O que el rojísimo Toxo revele a los compañeros del metal dentro de cuántos millones de años tiene previsto exigir que se le expropie el banco a Emilio Botín. O que José Blanco nos dé el nombre de un miembro –con uno bastaría y sobraría– de la Ejecutiva del PSOE que todavía deje la educación de sus hijos en manos de la escuela pública. Tan no existe la Izquierda que ya sólo quienes nos decimos de derechas sin ambages postulamos el principio irrenunciable de la igualdad entre las personas, frente al ciego entusiasmo del retroprogrerío por la discriminación dizque positiva.
Así las cosas, tampoco estaría de más que diéramos en homenajearnos enganchando propagandas en todos los autobuses municipales de, pongamos por caso, Barcelona; grandes papelotes en vistosos colorines que rezaran:
No lo dudes, chaval, con total seguridad, la Izquierda no existe. Déjate, pues, de tanta gansada buenista y ponte a pensar de una puñetera vez, que ya empiezas a ser mayorcito. Despierta. Llevas tres siglos, desde que en el XVIII Rousseau empezó a tomarte el pelo con la leyenda del buen salvaje, fantaseando con "volver" a no se sabe que pureza germinal.

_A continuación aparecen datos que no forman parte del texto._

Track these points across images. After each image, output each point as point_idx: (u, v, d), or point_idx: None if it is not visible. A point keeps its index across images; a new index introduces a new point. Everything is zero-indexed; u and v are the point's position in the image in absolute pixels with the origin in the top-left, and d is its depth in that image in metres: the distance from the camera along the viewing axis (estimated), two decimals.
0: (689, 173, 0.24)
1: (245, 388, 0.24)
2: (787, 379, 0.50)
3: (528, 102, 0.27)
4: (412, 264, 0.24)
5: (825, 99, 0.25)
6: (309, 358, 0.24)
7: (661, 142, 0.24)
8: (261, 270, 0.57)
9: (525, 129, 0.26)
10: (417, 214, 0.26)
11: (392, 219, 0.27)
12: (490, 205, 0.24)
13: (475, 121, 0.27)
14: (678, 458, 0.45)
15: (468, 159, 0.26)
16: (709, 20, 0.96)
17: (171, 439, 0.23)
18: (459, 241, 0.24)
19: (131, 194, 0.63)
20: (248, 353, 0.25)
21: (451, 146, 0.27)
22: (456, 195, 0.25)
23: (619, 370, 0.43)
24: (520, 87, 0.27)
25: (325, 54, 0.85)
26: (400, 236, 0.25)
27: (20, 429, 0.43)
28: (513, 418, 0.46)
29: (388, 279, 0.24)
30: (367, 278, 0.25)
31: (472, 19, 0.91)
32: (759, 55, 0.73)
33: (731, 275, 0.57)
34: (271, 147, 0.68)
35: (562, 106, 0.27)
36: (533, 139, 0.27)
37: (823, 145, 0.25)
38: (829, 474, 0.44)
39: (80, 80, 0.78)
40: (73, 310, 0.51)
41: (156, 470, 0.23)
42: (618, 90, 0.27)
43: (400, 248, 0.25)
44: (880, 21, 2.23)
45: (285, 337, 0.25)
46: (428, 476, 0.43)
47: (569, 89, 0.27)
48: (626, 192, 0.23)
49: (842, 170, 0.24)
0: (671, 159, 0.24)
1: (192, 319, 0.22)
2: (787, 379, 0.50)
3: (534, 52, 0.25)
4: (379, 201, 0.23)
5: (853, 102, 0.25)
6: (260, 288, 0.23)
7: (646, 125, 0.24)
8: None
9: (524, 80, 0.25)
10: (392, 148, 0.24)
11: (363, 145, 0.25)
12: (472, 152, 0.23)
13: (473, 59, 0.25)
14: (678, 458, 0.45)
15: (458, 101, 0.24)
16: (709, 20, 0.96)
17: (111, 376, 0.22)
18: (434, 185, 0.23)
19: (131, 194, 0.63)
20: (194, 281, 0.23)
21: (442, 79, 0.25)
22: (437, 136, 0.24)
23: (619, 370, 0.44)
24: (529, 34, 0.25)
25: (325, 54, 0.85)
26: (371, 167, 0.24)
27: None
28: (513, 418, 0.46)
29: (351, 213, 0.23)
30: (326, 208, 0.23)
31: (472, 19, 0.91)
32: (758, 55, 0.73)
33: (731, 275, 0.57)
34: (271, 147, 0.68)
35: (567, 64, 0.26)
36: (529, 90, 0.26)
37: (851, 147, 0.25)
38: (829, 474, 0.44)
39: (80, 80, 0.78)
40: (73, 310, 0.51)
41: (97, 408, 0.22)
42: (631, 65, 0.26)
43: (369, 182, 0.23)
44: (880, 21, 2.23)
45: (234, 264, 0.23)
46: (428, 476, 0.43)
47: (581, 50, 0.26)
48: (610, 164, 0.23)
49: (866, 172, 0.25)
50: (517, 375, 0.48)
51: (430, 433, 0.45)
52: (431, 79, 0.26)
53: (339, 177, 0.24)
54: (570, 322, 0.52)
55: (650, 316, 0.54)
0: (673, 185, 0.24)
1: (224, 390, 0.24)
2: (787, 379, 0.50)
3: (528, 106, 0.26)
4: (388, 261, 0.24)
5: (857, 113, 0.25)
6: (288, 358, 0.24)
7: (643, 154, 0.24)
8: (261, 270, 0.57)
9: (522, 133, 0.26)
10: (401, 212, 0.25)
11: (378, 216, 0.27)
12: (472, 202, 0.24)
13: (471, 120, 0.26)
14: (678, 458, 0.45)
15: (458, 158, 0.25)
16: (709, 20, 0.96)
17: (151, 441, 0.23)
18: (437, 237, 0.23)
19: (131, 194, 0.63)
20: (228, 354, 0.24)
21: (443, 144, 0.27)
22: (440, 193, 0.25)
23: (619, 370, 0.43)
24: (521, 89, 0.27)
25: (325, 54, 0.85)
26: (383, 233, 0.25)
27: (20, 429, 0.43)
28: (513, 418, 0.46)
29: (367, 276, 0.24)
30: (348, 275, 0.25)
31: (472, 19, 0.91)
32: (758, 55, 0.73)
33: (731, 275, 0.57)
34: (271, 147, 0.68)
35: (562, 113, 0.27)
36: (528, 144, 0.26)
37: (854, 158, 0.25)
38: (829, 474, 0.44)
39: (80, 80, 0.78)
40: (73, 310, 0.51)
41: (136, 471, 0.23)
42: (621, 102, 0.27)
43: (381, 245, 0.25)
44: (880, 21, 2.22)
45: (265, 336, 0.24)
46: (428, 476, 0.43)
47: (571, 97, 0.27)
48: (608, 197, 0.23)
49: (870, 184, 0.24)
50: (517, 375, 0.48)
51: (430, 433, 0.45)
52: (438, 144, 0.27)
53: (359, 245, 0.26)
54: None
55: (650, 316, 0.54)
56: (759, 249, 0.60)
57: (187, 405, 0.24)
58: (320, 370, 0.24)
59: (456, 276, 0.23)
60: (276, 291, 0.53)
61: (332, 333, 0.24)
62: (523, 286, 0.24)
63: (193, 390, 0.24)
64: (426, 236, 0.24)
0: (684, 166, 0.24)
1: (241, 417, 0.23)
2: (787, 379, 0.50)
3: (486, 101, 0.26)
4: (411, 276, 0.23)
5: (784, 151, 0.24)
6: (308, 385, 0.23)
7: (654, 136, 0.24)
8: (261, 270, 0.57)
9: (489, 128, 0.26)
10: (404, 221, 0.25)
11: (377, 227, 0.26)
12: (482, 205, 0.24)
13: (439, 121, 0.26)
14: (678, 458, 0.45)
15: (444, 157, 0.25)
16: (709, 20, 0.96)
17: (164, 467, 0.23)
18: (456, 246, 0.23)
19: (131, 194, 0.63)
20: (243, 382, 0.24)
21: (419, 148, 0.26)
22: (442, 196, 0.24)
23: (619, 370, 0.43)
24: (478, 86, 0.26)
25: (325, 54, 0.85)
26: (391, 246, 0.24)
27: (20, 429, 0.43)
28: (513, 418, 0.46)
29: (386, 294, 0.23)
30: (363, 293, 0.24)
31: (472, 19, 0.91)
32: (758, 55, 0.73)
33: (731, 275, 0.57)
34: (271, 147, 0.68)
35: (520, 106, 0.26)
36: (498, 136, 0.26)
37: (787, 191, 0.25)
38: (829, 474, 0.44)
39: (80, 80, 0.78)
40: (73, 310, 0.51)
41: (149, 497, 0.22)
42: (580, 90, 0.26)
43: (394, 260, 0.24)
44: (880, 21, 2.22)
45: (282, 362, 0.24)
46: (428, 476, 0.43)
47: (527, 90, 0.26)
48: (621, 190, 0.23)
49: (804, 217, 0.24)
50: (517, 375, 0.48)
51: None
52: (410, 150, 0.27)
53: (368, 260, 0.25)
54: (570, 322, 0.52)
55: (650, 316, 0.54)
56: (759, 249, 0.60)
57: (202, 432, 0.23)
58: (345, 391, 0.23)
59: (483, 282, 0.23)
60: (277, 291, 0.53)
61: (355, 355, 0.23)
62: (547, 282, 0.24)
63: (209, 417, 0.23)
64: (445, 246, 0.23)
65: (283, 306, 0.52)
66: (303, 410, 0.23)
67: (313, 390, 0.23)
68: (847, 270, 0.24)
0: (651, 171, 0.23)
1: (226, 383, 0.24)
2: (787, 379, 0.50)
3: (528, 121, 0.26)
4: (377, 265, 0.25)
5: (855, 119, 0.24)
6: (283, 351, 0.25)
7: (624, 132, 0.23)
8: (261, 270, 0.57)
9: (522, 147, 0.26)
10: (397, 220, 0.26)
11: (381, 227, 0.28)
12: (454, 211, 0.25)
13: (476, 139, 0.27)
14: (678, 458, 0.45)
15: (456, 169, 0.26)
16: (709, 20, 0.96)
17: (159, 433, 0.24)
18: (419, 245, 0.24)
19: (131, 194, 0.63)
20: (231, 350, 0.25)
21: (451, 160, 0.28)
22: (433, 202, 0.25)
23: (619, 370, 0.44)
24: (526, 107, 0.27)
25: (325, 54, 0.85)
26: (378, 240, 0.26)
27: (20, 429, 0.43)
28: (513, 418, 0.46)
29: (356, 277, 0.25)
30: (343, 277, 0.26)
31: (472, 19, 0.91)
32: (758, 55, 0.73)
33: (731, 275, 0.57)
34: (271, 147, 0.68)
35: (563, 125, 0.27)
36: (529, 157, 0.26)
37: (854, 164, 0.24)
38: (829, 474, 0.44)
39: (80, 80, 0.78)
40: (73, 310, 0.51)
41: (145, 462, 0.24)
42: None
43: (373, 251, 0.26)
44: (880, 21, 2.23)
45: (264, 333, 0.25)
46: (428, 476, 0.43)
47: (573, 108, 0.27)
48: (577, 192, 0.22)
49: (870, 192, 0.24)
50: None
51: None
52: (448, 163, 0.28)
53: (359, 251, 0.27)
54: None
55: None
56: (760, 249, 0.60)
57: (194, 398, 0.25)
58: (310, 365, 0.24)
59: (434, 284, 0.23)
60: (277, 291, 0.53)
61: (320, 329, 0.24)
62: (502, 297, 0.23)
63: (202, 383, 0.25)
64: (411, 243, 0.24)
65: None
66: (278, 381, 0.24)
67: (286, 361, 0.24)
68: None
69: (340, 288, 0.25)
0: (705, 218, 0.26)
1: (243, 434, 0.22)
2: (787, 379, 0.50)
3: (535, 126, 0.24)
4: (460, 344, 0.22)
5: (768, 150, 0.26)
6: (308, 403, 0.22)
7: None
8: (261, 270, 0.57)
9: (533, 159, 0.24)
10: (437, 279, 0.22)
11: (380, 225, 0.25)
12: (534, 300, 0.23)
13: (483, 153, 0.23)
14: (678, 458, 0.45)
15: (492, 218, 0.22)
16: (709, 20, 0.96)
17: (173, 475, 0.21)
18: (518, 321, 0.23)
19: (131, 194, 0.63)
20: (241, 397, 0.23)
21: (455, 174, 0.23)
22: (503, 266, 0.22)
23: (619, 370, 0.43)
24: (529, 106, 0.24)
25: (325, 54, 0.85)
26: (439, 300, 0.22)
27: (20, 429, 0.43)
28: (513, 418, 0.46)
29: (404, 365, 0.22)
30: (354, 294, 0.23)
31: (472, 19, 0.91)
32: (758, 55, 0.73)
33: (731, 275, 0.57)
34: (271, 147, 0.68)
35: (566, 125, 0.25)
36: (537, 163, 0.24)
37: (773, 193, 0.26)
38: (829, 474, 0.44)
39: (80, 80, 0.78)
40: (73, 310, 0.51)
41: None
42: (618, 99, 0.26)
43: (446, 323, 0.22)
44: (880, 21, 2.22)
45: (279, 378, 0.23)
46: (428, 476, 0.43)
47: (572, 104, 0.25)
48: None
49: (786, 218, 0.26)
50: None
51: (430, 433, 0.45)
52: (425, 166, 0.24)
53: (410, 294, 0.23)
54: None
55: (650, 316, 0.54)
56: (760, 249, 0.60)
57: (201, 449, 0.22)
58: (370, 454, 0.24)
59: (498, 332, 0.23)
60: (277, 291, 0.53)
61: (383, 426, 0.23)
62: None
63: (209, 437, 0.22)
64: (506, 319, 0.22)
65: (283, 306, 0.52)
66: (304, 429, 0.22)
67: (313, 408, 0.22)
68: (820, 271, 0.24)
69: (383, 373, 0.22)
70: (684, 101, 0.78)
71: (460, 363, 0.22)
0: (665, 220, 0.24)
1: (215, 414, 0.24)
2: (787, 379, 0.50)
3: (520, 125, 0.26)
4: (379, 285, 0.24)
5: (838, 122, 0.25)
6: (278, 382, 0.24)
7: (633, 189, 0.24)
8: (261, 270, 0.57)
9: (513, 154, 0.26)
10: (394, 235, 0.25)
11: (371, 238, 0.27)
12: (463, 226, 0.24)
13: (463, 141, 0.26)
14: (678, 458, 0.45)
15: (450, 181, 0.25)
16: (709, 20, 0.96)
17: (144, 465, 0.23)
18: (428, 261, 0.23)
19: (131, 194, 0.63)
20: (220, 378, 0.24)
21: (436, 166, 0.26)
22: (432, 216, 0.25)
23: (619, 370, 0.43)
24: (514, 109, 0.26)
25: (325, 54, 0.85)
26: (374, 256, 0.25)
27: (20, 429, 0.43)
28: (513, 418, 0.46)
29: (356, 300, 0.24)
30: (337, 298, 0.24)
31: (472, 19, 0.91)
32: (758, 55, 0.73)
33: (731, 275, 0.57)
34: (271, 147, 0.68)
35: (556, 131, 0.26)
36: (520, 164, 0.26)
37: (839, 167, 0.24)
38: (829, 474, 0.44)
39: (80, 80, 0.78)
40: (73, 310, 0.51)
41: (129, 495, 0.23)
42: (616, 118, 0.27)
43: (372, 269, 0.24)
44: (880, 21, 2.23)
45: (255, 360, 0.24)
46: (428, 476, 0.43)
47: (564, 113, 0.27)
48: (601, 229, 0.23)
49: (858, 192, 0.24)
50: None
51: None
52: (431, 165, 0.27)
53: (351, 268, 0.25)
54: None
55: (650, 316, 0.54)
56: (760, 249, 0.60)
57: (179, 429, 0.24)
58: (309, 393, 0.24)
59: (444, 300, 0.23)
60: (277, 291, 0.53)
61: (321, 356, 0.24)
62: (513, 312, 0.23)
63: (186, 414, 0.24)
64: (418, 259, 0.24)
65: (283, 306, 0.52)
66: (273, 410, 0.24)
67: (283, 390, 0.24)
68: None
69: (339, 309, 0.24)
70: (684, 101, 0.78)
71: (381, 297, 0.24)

Y todos, Marx, Lenin, Freud, el Che, Marcuse, Pol Pot, Lacan, Carlos Castaneda, Lévi-Strauss, el subcomandante Marcos, los piadosos criminales de Hamas..., todos te han estado engañado durante ese tiempo. Entérate: el buen salvaje jamás ha existido; nunca fue nada más que un mito literario, otro cuento para tener entretenidos a los niños; sólo eso, chaval. De ahí que, ahora mismo, las señas de identidad de la izquierda ya no remitan a idea general alguna sobre cómo debiera organizarse la vida en sociedad, sino, simplemente, a la cultura de la izquierda. Y que tal excursión teleológica no conduzca a proposición positiva sobre nada, que apenas racionalice un impulso de negación, de resentimiento, de auto odio; que únicamente proyecte una emoción que se quiere negativa, que sólo ansía deslegitimar la tradición moral que vincula a las sociedades libres con los valores de Occidente.
Vive la vida, hombre: di adiós a todo eso.